GIVEN PASSAGE Block Start
The Early Years Foundation Stage (EYFS) starts when children begin Nursery and continues to the end of Reception. It is a hugely important stage of a child’s education. Children’s brains are developing rapidly and a high quality Early Years education plays a vital role in helping children to learn and develop – mentally, emotionally, socially and academically.
In Early Years at The Winns, we promote creativity and independence while giving children the opportunities to be imaginative and critical thinkers. We strive to help children develop confidence and independence and develop a positive attitude to learning. Creativity, exploration and investigation are encouraged and thorough these skills children develop their imaginations, increase their understanding and improve their language skills. Through child -initiated play and adult-focused activities children learn important early mathematical, linguistic and scientific concepts. They are also acquiring social skills through their interactions with others.
We provide a happy, caring atmosphere where children feel safe and can develop and learn. We promote high standards of behaviour and help children to understand their own and each other’s feelings. Children learn to care for and respect themselves and others, to be sensitive to the needs and feelings of others and to begin to develop an awareness of inequalities associated with race, gender and ability. We work closely with parents and carers as we believe that a child’s learning and achievement is something we should all be a part of.
The School Day
During the day, children engage in purposeful play and exploratory activities. Each day is planned to provide a range of experiences and activities that encourage independent thinking and choosing, as well as developing children’s communication and social skills when working alongside peers. Children often work in small focussed groups with an adult, come together for short periods of time as a larger group for stories, music sessions and short teaching input sessions led by a teacher. They spent lots of time outdoors where they develop their gross motor skills, build friendships and use their imaginations and engage in messy play.
GIVEN PASSAGE Block End
DATA RECORDS Block Start
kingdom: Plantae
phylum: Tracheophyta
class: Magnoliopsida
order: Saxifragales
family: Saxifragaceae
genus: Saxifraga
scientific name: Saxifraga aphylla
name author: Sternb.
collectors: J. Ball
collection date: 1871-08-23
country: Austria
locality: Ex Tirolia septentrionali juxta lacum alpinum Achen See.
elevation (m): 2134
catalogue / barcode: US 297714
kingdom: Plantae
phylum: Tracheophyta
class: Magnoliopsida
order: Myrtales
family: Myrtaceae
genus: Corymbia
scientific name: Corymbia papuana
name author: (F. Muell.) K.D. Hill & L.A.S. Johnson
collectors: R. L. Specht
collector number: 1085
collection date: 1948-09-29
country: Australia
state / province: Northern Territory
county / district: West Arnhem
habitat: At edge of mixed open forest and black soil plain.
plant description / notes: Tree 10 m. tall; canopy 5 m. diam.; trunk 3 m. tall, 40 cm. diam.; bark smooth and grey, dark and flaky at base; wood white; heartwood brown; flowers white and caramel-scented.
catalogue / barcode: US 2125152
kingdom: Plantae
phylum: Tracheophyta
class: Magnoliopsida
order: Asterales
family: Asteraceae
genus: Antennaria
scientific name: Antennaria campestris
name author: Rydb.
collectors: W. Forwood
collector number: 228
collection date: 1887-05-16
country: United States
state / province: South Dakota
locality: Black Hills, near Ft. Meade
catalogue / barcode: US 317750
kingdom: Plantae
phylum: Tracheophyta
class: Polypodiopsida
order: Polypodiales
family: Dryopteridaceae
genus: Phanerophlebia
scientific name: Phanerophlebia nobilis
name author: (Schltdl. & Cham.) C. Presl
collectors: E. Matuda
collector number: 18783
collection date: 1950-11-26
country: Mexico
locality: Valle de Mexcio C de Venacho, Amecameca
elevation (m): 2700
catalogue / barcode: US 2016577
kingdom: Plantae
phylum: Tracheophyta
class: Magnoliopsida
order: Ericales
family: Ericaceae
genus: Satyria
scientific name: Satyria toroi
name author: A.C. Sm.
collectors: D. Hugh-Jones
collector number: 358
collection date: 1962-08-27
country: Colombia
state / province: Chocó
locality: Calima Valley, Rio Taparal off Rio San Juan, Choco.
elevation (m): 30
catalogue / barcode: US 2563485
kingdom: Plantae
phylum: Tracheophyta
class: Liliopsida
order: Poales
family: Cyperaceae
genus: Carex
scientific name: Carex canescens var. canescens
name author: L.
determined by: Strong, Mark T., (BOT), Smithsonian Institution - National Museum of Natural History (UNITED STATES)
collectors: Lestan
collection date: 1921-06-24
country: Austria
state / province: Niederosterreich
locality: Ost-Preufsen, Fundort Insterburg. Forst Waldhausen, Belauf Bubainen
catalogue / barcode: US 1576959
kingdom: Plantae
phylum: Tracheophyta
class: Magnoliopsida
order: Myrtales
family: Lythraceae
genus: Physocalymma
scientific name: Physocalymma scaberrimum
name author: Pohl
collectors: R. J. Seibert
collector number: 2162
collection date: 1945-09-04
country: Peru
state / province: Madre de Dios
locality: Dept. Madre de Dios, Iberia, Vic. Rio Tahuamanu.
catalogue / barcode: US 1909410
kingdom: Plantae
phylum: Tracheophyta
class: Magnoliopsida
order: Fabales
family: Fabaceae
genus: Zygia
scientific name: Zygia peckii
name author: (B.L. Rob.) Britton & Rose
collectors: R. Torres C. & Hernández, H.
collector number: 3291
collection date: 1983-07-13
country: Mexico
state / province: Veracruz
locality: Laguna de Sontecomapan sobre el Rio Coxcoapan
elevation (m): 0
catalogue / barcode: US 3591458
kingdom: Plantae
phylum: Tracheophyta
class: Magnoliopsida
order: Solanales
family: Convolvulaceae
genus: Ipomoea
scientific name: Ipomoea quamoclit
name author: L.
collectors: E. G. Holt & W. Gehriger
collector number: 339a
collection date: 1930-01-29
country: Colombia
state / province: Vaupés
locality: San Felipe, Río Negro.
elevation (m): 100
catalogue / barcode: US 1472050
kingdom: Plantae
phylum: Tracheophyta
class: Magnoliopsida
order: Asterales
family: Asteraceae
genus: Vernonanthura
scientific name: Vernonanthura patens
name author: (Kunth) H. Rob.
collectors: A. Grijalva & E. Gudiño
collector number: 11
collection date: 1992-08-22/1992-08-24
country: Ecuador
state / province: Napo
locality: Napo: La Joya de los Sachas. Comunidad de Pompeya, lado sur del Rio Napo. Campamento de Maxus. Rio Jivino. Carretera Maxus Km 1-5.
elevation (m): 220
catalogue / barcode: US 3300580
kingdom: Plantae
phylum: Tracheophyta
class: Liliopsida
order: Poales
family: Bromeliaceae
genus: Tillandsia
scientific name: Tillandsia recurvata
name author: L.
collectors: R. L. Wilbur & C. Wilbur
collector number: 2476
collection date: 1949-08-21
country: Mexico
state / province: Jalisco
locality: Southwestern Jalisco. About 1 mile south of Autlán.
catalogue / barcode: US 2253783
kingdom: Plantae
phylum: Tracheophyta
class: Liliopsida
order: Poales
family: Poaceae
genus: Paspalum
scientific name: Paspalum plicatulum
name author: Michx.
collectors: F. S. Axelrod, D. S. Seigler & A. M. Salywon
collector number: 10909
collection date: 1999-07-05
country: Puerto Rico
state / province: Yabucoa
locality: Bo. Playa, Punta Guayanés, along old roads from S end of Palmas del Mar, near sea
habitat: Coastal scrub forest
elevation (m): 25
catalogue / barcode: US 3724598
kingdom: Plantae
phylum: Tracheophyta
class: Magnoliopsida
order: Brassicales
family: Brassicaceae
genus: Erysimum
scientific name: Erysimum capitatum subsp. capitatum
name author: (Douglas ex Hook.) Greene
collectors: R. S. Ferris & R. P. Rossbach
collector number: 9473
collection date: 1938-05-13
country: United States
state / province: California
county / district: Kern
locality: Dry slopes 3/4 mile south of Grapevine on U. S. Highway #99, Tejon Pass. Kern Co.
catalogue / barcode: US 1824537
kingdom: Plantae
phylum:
DATA RECORDS Block End
● WORK INSTRUCTIONS
1. Reproduce the part of the Early Years text starting at "In Early Years" and ending at "interactions with others.".
2. Summarize the Early Years text in two sentences.
3. Write what comes next in the text on Early Years at The Winns, continuing from its final sentence.

● WRITTEN ANSWERS
1.
In Early Years at The Winns, we promote creativity and independence while giving children the opportunities to be imaginative and critical thinkers. We strive to help children develop confidence and independence and develop a positive attitude to learning. Creativity, exploration and investigation are encouraged and thorough these skills children develop their imaginations, increase their understanding and improve their language skills. Through child -initiated play and adult-focused activities children learn important early mathematical, linguistic and scientific concepts. They are also acquiring social skills through their interactions with others.

2. The Early Years Foundation Stage runs from the start of Nursery to the end of Reception, and at The Winns it promotes creativity, independence and a positive attitude to learning through child-initiated play and adult-focused activities in a happy, caring atmosphere. During the day, children engage in purposeful play, work in small groups with an adult, come together as a larger group for stories, music and short teaching sessions, and spend much of their time outdoors.

3.
Overarching principles of the EYFS
Four guiding principles shape practice in early years. These are:
- every child is a unique child, who is constantly learning and can be resilient, capable, confident and self-assured;
- children learn to be strong and independent through positive relationships;
- children learn and develop well in enabling environments, in which their experiences respond to their individual needs and there is a strong partnership between practitioners and parents and/or carers;
- children develop and learn in different ways and at different rates.
The Early Years Foundation Stage curriculum is made up of seven areas of learning:
The Prime areas are fundamental and work together, and filter through all other areas to support development:
- Personal, social and Emotional Development
- Communication and Language
- Physical Development
The Specific areas include essential skills and knowledge for children to participate successfully in society:
- Understanding the World
- Expressive Arts and Design
Please have a look at our EYFS Yearly Overviews on the Nursery and Reception pages to see what themes and books we are covering over the year.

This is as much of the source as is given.